Estaba cansada de esperar pero el hombre llegó puntual y lo vi sonreírme con timidez el primer nombre. Me dijo que era Él y repitió en voz baja, como si lo dibujara o moldeara, el montón de circunstancias que nos habían separado. Yo deseaba creerle, pero él no era Él. Gemelos, hermanos mellizos me obligué a pensar. Pero Jesús nunca había tenido hermanos, este Jesús mío.

Me besó cariñoso y sin presión y el brazo en la espalda me hizo creer por un momento. Inicié un tanteo:

—¿Cómo te fue en Londres?
—Bien; por lo menos me parece. Con esas cosas nunca se puede estar seguro —me miró sonriendo.
—Más importante —dije— es saber si te acuerdas de la fiesta de despedida. Del epílogo, quiero decir.

Me miró burlón y dijo:

—¿Es una pregunta? Bien sabes, y lo volverás a saber esta noche, que no podía olvidar. Recuerdo tus palabras sucias y maravillosas. Puedo repetirlas, pero...
—Por dios, no —casi grité, y la cara se me encendió.
—No soy tan bruto. Era un juego, una amenaza cariñosa.

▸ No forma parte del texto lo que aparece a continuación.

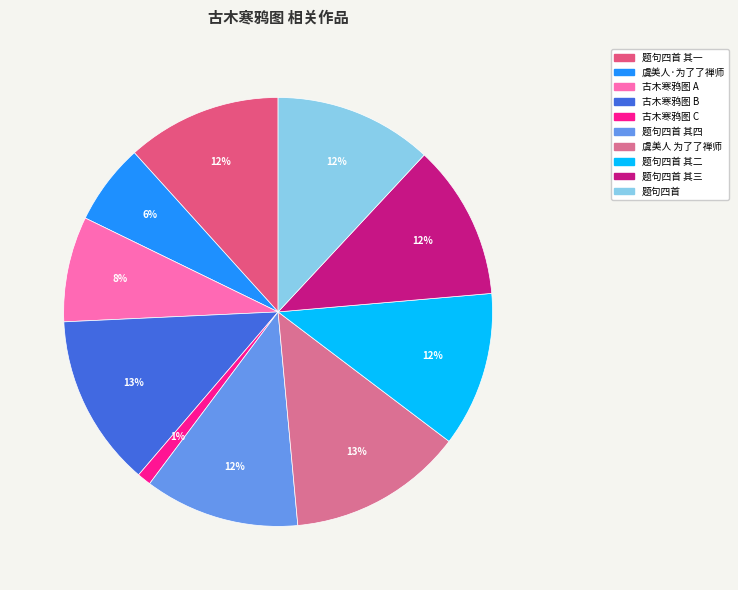

How many segments does this pie chart have?

10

Frente a las dos botellas sonrió, burlándose. Una era de vino rojo, la otra de blanco.

—A esta hora, y como siempre, un vaso de blanco.

Él prefería así, Él hubiera dicho las mismas palabras.

Bebimos y después caminamos, recorriendo la casa. Este Él andaba lento, casi sin mirar a los costados, y se detuvo en la puerta del dormitorio.

Miraba la cama, sonreía, me puso un brazo sobre los hombros, me pellizcó la nuca y, como siempre, me puse caliente y húmeda.

Entre sábanas, viéndolo desnudo, sintiendo lo que sentía supe que él no era Él, no era Jesús. En la cama ningún hombre puede engañar a una mujer. Pero después del jadeo y el cigarrillo, dijo:

—Bueno. Vamos a mirar el Van Gogh. Sigo creyendo que es falso, que hiciste una mala compra para la galería.

Lo mismo, iguales palabras, me había dicho Jesús antes de viajar a Londres. Y solo Él y yo estábamos enterados de la compra clandestina del Van Gogh.